## Instructions to follow
Tally the lines in the material below that contain the string "Asie", with case counting, and state only the resulting number.
─── Dataset extract
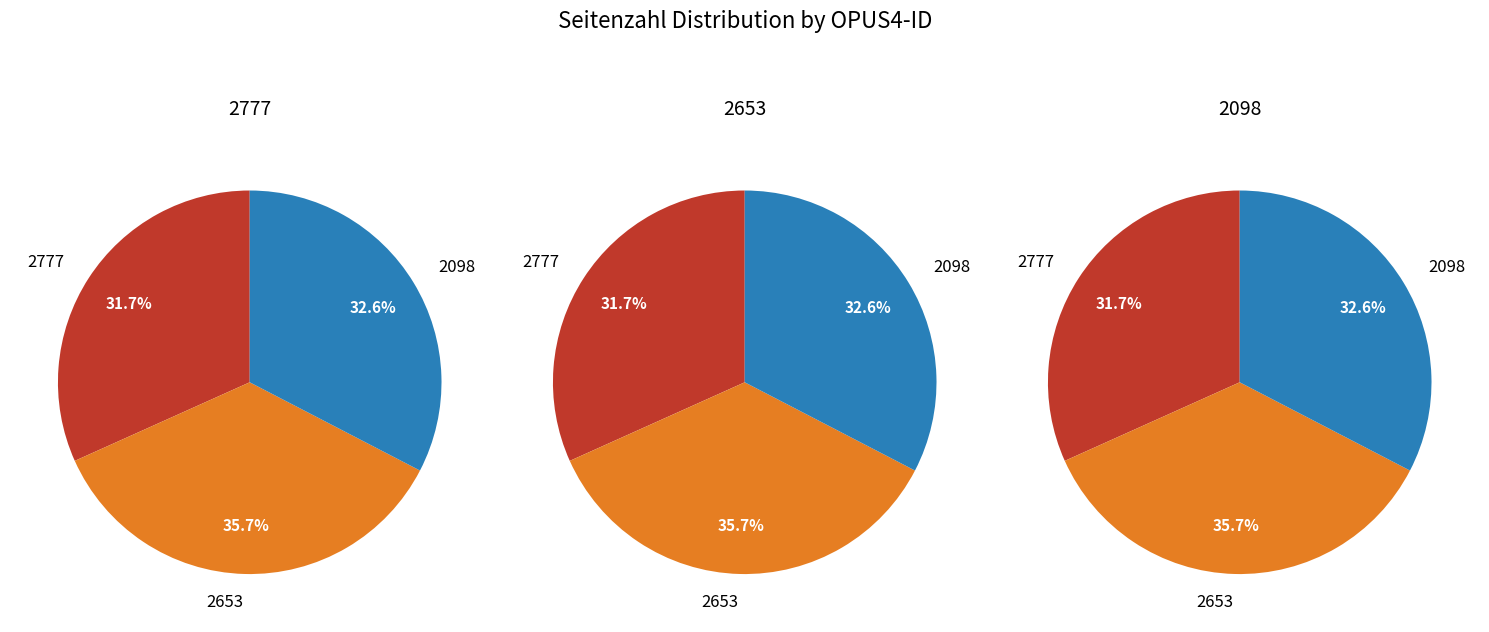

To the nearest percent, what is the difference between the largest and smallest slice percentages?

4%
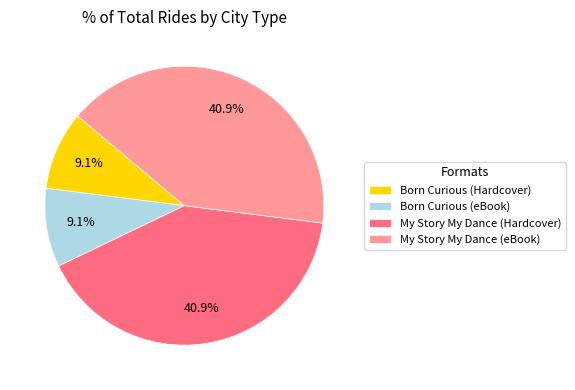

To the nearest percent, what is the combined percentage of My Story My Dance (Hardcover) and My Story My Dance (eBook)?

82%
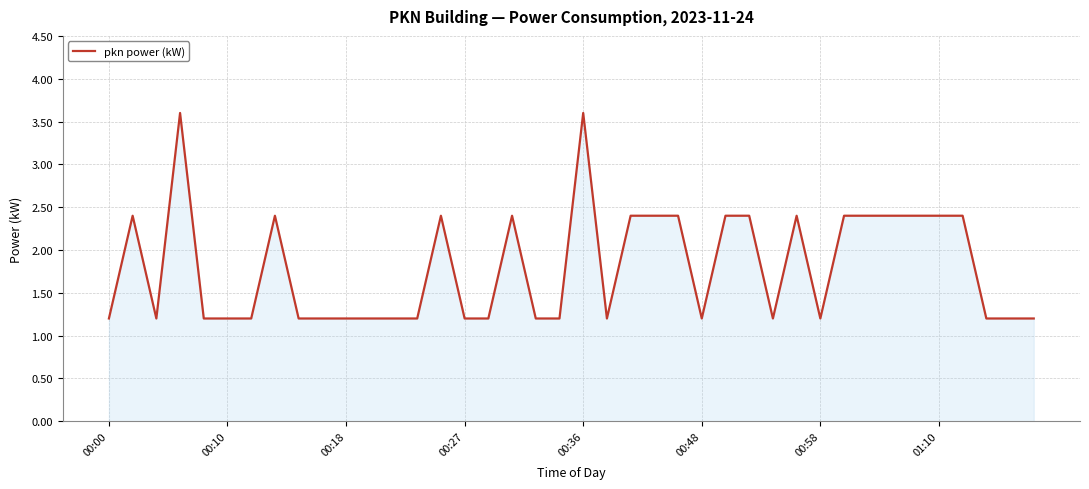

What is the greatest value displayed?

3.6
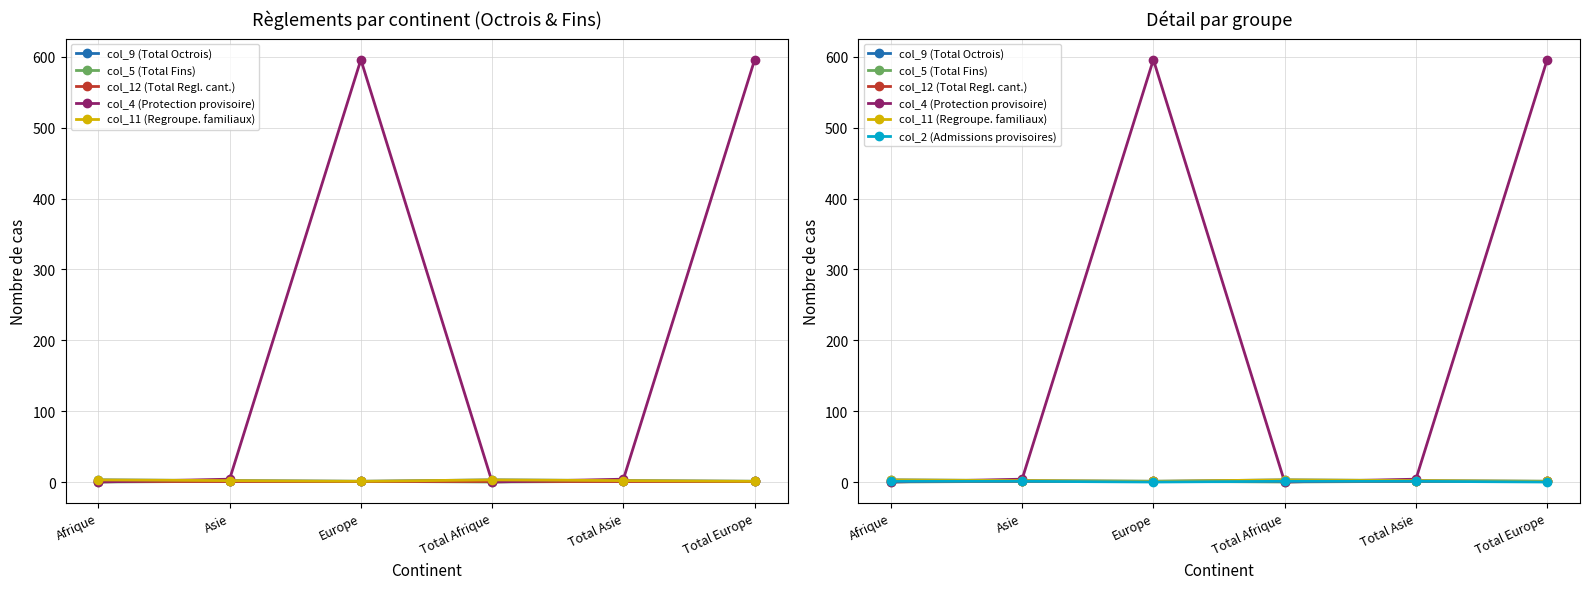

Reading left to right, what are all the values shown in this chart?

col_9 (Total Octrois): Afrique=3	Asie=2	Europe=1	Total Afrique=3	Total Asie=2	Total Europe=1
col_5 (Total Fins): Afrique=0	Asie=1	Europe=1	Total Afrique=0	Total Asie=1	Total Europe=1
col_12 (Total Regl. cant.): Afrique=1	Asie=1	Europe=1	Total Afrique=1	Total Asie=1	Total Europe=1
col_4 (Protection provisoire): Afrique=0	Asie=4	Europe=596	Total Afrique=0	Total Asie=4	Total Europe=596
col_11 (Regroupe. familiaux): Afrique=3	Asie=2	Europe=1	Total Afrique=3	Total Asie=2	Total Europe=1
col_2 (Admissions provisoires): Afrique=1	Asie=1	Europe=0	Total Afrique=1	Total Asie=1	Total Europe=0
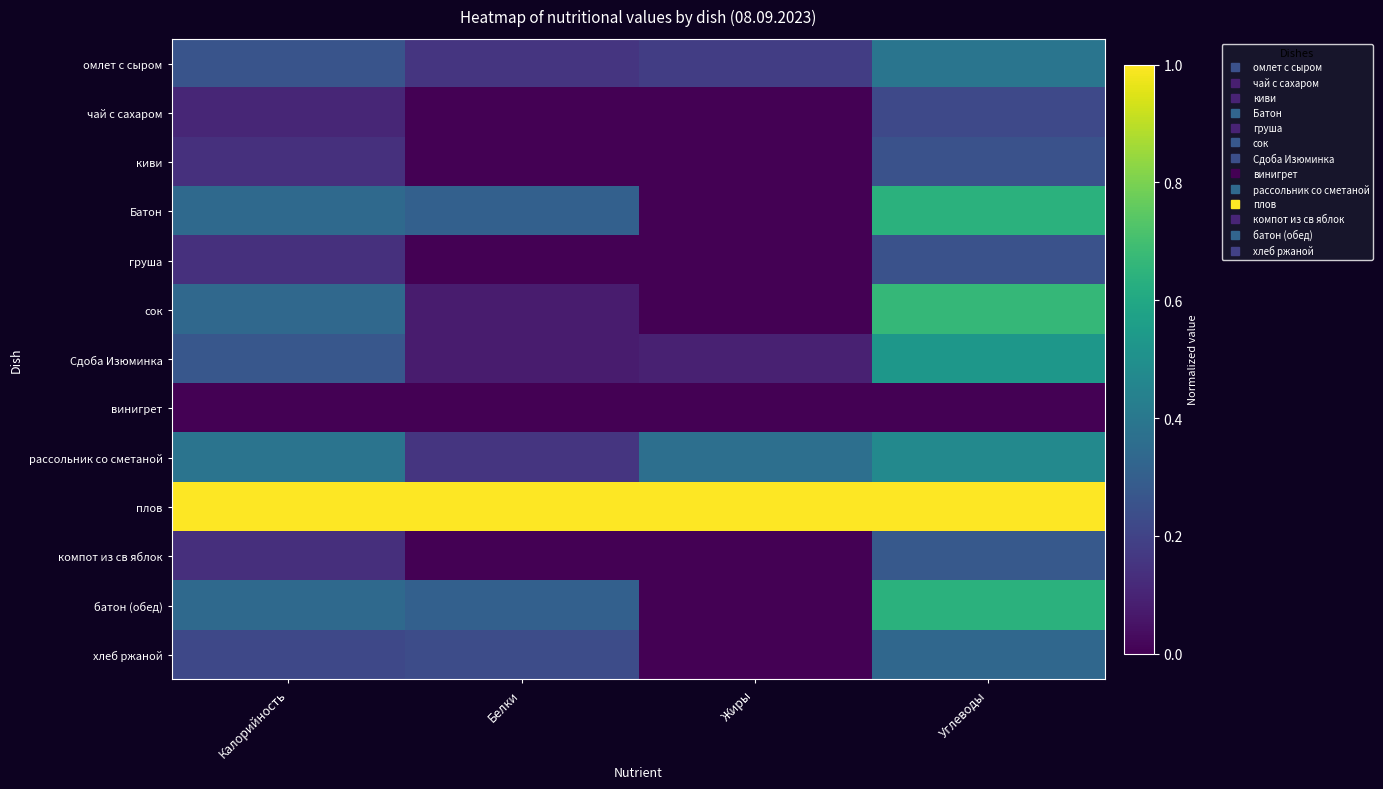

Reading right to left, extract all data points from this chart.

омлет с сыром: Углеводы=0.4	Жиры=0.2	Белки=0.2	Калорийность=0.3
чай с сахаром: Углеводы=0.2	Жиры=0.0	Белки=0.0	Калорийность=0.1
киви: Углеводы=0.2	Жиры=0.0	Белки=0.0	Калорийность=0.1
Батон: Углеводы=0.6	Жиры=0.0	Белки=0.3	Калорийность=0.3
груша: Углеводы=0.2	Жиры=0.0	Белки=0.0	Калорийность=0.1
сок: Углеводы=0.7	Жиры=0.0	Белки=0.1	Калорийность=0.3
Сдоба Изюминка: Углеводы=0.5	Жиры=0.1	Белки=0.1	Калорийность=0.3
винигрет: Углеводы=0.0	Жиры=0.0	Белки=0.0	Калорийность=0.0
рассольник со сметаной: Углеводы=0.5	Жиры=0.4	Белки=0.2	Калорийность=0.4
плов: Углеводы=1.0	Жиры=1.0	Белки=1.0	Калорийность=1.0
компот из св яблок: Углеводы=0.3	Жиры=0.0	Белки=0.0	Калорийность=0.1
батон (обед): Углеводы=0.6	Жиры=0.0	Белки=0.3	Калорийность=0.3
хлеб ржаной: Углеводы=0.3	Жиры=0.0	Белки=0.2	Калорийность=0.2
──────
## Solution
6